TASK DIRECTIONS =
Place each line of the records, from the line containing "Lastväxlarsläp" through the end of the records, into a Markdown table with the columns "Row" and "Line", numbering the rows and omitting blank lines.

Page images and extracted text
——————————
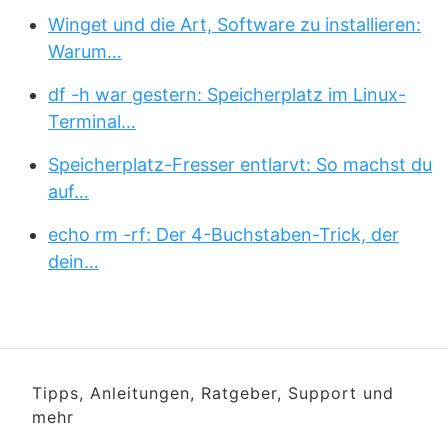
Winget und die Art, Software zu installieren:
Warum…
df -h war gestern: Speicherplatz im Linux-
Terminal…
Speicherplatz-Fresser entlarvt: So machst du
auf…
echo rm -rf: Der 4-Buchstaben-Trick, der
dein…
Tipps, Anleitungen, Ratgeber, Support und
mehr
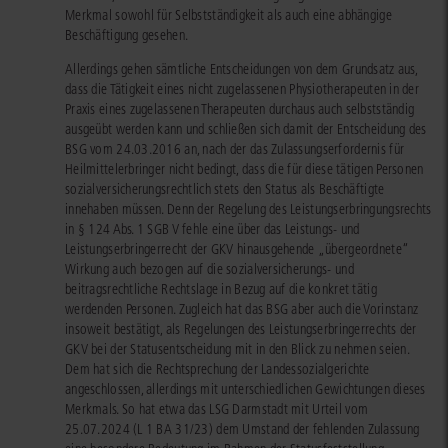
Merkmal sowohl für Selbstständigkeit als auch eine abhängige
Beschäftigung gesehen.
Allerdings gehen sämtliche Entscheidungen von dem Grundsatz aus,
dass die Tätigkeit eines nicht zugelassenen Physiotherapeuten in der
Praxis eines zugelassenen Therapeuten durchaus auch selbstständig
ausgeübt werden kann und schließen sich damit der Entscheidung des
BSG vom 24.03.2016 an, nach der das Zulassungserfordernis für
Heilmittelerbringer nicht bedingt, dass die für diese tätigen Personen
sozialversicherungsrechtlich stets den Status als Beschäftigte
innehaben müssen. Denn der Regelung des Leistungserbringungsrechts
in § 124 Abs. 1 SGB V fehle eine über das Leistungs- und
Leistungserbringerrecht der GKV hinausgehende „übergeordnete“
Wirkung auch bezogen auf die sozialversicherungs- und
beitragsrechtliche Rechtslage in Bezug auf die konkret tätig
werdenden Personen. Zugleich hat das BSG aber auch die Vorinstanz
insoweit bestätigt, als Regelungen des Leistungserbringerrechts der
GKV bei der Statusentscheidung mit in den Blick zu nehmen seien.
Dem hat sich die Rechtsprechung der Landessozialgerichte
angeschlossen, allerdings mit unterschiedlichen Gewichtungen dieses
Merkmals. So hat etwa das LSG Darmstadt mit Urteil vom
25.07.2024 (L 1 BA 31/23) dem Umstand der fehlenden Zulassung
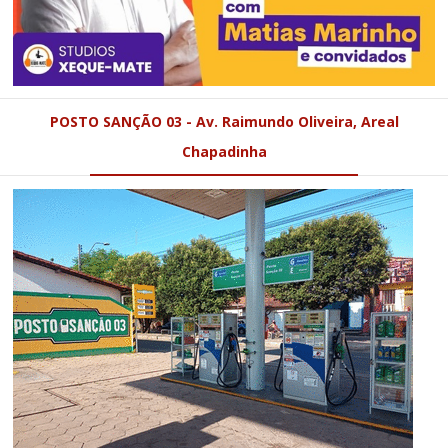
POSTO SANÇÃO 03 - Av. Raimundo Oliveira, Areal
Chapadinha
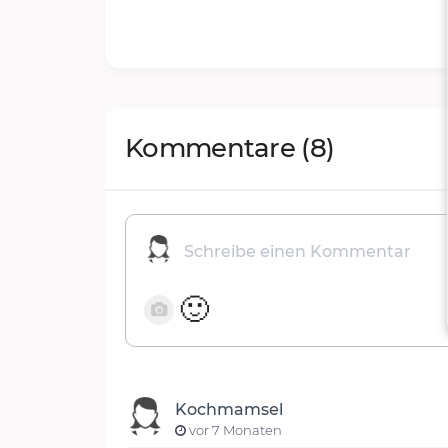
Kommentare
(8)
🙂
Kochmamsel
vor 7 Monaten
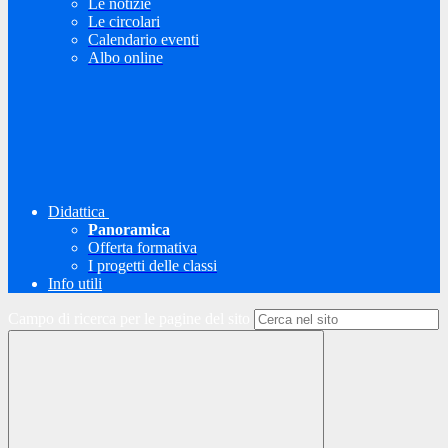
Le notizie
Le circolari
Calendario eventi
Albo online
Didattica
Panoramica
Offerta formativa
I progetti delle classi
Info utili
Campo di ricerca per le pagine del sito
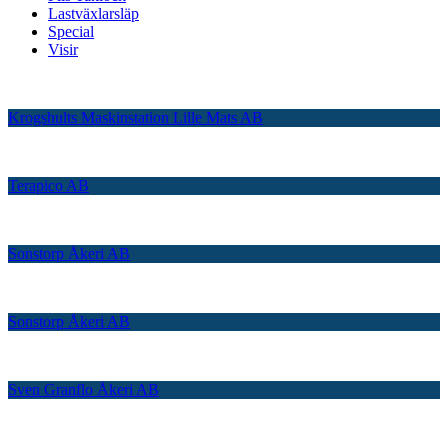
Lastväxlarsläp
Special
Visir
Krogshults Maskinstation Lille Mats AB
Terapico AB
Sonstorp Åkeri AB
Sonstorp Åkeri AB
Sven Granflo Åkeri AB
——————————
FINAL ANSWER =
| Row | Line |
|---|---|
| 1 | Lastväxlarsläp |
| 2 | Special |
| 3 | Visir |
| 4 | Krogshults Maskinstation Lille Mats AB |
| 5 | Terapico AB |
| 6 | Sonstorp Åkeri AB |
| 7 | Sonstorp Åkeri AB |
| 8 | Sven Granflo Åkeri AB |